_PROBLEM TO SOLVE_
Within the entries below, find every line that has the string "media", then copy it.

═════ EXTRACTED DATA ═════

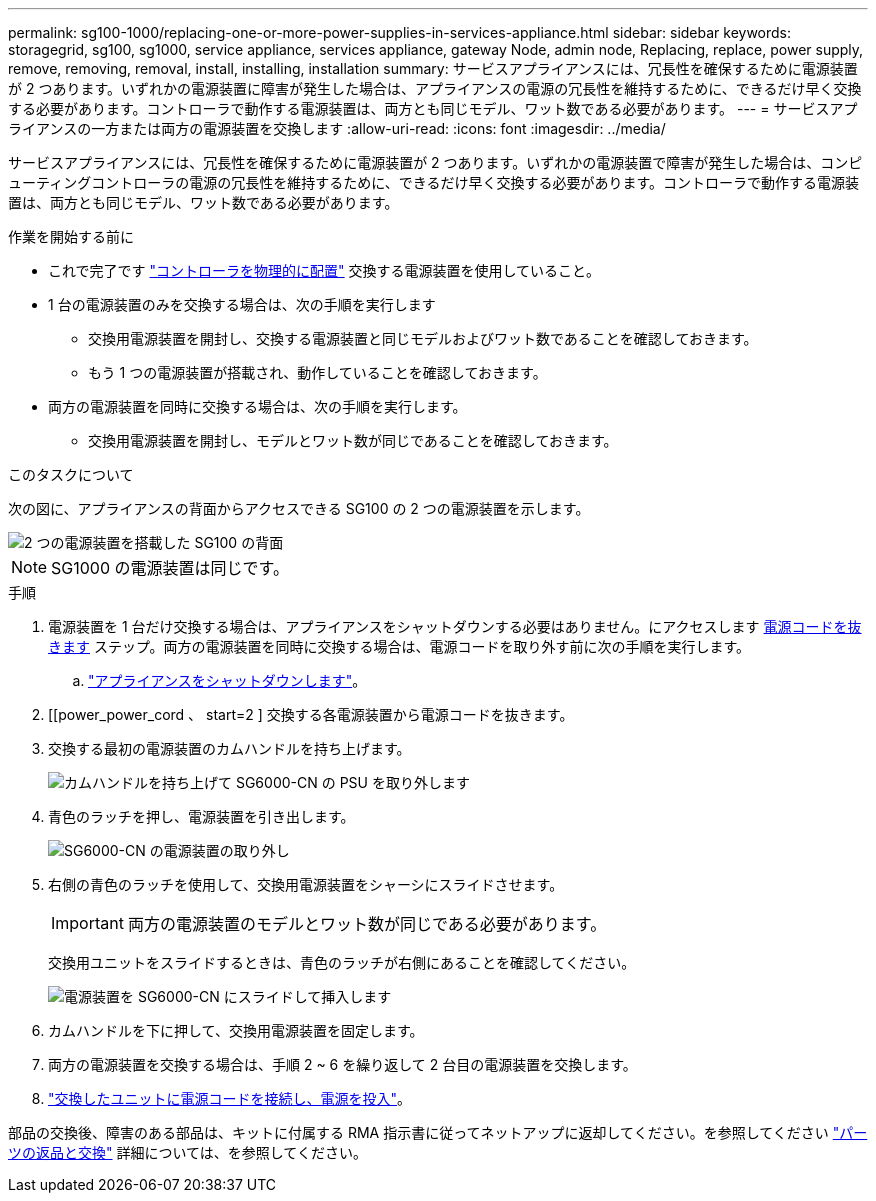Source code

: ---
permalink: sg100-1000/replacing-one-or-more-power-supplies-in-services-appliance.html 
sidebar: sidebar 
keywords: storagegrid, sg100, sg1000, service appliance, services appliance, gateway Node, admin node, Replacing, replace, power supply, remove, removing, removal, install, installing, installation 
summary: サービスアプライアンスには、冗長性を確保するために電源装置が 2 つあります。いずれかの電源装置に障害が発生した場合は、アプライアンスの電源の冗長性を維持するために、できるだけ早く交換する必要があります。コントローラで動作する電源装置は、両方とも同じモデル、ワット数である必要があります。 
---
= サービスアプライアンスの一方または両方の電源装置を交換します
:allow-uri-read: 
:icons: font
:imagesdir: ../media/


[role="lead"]
サービスアプライアンスには、冗長性を確保するために電源装置が 2 つあります。いずれかの電源装置で障害が発生した場合は、コンピューティングコントローラの電源の冗長性を維持するために、できるだけ早く交換する必要があります。コントローラで動作する電源装置は、両方とも同じモデル、ワット数である必要があります。

.作業を開始する前に
* これで完了です link:locating-controller-in-data-center.html["コントローラを物理的に配置"] 交換する電源装置を使用していること。
* 1 台の電源装置のみを交換する場合は、次の手順を実行します
+
** 交換用電源装置を開封し、交換する電源装置と同じモデルおよびワット数であることを確認しておきます。
** もう 1 つの電源装置が搭載され、動作していることを確認しておきます。


* 両方の電源装置を同時に交換する場合は、次の手順を実行します。
+
** 交換用電源装置を開封し、モデルとワット数が同じであることを確認しておきます。




.このタスクについて
次の図に、アプライアンスの背面からアクセスできる SG100 の 2 つの電源装置を示します。

image::../media/sg1000_power_supplies.png[2 つの電源装置を搭載した SG100 の背面]


NOTE: SG1000 の電源装置は同じです。

.手順
. 電源装置を 1 台だけ交換する場合は、アプライアンスをシャットダウンする必要はありません。にアクセスします <<Unplug_the_power_cord,電源コードを抜きます>> ステップ。両方の電源装置を同時に交換する場合は、電源コードを取り外す前に次の手順を実行します。
+
.. link:shut-down-sg100-and-sg1000.html["アプライアンスをシャットダウンします"]。


. [[power_power_cord 、 start=2 ] 交換する各電源装置から電源コードを抜きます。
. 交換する最初の電源装置のカムハンドルを持ち上げます。
+
image::../media/sg6000_cn_lift_cam_handle_psu.gif[カムハンドルを持ち上げて SG6000-CN の PSU を取り外します]

. 青色のラッチを押し、電源装置を引き出します。
+
image::../media/sg6000_cn_remove_power_supply.gif[SG6000-CN の電源装置の取り外し]

. 右側の青色のラッチを使用して、交換用電源装置をシャーシにスライドさせます。
+

IMPORTANT: 両方の電源装置のモデルとワット数が同じである必要があります。

+
交換用ユニットをスライドするときは、青色のラッチが右側にあることを確認してください。

+
image::../media/sg6000_cn_insert_power_supply.gif[電源装置を SG6000-CN にスライドして挿入します]

. カムハンドルを下に押して、交換用電源装置を固定します。
. 両方の電源装置を交換する場合は、手順 2 ~ 6 を繰り返して 2 台目の電源装置を交換します。
. link:../installconfig/connecting-power-cords-and-applying-power-sg100-and-sg1000.html["交換したユニットに電源コードを接続し、電源を投入"]。


部品の交換後、障害のある部品は、キットに付属する RMA 指示書に従ってネットアップに返却してください。を参照してください https://mysupport.netapp.com/site/info/rma["パーツの返品と交換"^] 詳細については、を参照してください。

═════

_ANSWER BOX_
:imagesdir: ../media/
image::../media/sg1000_power_supplies.png[2 つの電源装置を搭載した SG100 の背面]
image::../media/sg6000_cn_lift_cam_handle_psu.gif[カムハンドルを持ち上げて SG6000-CN の PSU を取り外します]
image::../media/sg6000_cn_remove_power_supply.gif[SG6000-CN の電源装置の取り外し]
image::../media/sg6000_cn_insert_power_supply.gif[電源装置を SG6000-CN にスライドして挿入します]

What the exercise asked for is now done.